Received my lights and reflectors, first class service yet again, thanks :2thumb:


----------



## Blake1990 (May 15, 2011)

Recieved my order today, couldnt be more impressed with SPS, best prices, Great comms with regards to delivery, and order recieved within the one hour time slot provided well packaged :2thumb:

Thanks SPS i will be making another order with you very soon : victory:


----------



## petman99 (Aug 22, 2010)

Thanks Guys
We are always looking at more ways to improve our service and website features to thye customer.


----------



## scottology (Aug 8, 2008)

Hi Mark,

Just noticed this thread while browsing and thought I'd ask a question here.

Basically I'm looking at ordering a brand new vivexotic vx36 at in the next week or so with all the kit I need to get it up and running. i.e. heatmat, stat, double thermometer, compact UV, night LEDs and general decor (hides, branches, plants etc)

However, your site says you dont deliver the viv's, which means I'm currently looking at using you guys for the bits I need and another supplier for the actual vivarium, which is a bit of an inconvenience (being around to take in 2 deliveries).

So I suppose the question is why are you unable to deliver the actual vivarium? Is it down to weight, as personally I'd be happy to pay extra to cover any additional cost.

Is this something you could look at changing in the future?

Thanks


----------



## Lutra Garouille (Sep 22, 2011)

I placed an order last night and this morning was worried i had made a mistake. I messaged petman99 and he has already sorted things for me! :2thumb:

Now thats what i call service! 

Now just to wait for it to arrive :mf_dribble:


----------

→ **PROBLEM TO SOLVE**: Using the forum thread, please explain why the poster planning to buy a vivexotic vx36 calls the planned order an inconvenience.

→ **PROVIDED DATA**:

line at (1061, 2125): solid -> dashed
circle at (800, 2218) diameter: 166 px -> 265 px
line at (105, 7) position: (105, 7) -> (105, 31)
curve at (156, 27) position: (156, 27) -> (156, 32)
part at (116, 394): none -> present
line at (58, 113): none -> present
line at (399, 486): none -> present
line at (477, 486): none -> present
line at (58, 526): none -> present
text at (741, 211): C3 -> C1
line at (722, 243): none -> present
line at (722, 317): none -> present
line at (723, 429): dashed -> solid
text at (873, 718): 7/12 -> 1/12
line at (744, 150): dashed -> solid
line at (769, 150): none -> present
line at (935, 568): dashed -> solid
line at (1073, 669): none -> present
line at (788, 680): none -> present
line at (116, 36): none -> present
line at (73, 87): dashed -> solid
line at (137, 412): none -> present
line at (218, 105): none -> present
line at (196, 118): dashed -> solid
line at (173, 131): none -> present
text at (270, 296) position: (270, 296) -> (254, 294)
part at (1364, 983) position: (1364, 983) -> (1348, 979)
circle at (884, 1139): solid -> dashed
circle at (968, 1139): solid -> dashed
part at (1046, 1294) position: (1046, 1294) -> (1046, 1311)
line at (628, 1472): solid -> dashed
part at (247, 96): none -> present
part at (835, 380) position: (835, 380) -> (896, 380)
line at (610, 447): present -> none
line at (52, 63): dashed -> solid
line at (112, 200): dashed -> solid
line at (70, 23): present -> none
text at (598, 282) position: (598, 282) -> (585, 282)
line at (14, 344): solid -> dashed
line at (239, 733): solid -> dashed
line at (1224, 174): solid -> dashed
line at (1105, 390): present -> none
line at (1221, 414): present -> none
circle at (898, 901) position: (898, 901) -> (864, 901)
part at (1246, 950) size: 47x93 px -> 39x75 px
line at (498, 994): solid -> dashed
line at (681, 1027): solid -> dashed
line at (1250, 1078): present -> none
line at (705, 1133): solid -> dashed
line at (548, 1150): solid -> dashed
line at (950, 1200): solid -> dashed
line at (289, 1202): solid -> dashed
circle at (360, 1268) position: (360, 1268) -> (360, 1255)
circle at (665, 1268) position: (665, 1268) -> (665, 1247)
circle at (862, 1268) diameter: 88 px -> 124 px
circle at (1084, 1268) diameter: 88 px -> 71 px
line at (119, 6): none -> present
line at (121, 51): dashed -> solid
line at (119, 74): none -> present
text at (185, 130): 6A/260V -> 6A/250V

→ **SOLUTION TO THIS TASK**: The site says it doesn't deliver vivariums, so the poster would have to buy the equipment from this shop and the vivarium itself from another supplier. That means being around to take in two separate deliveries.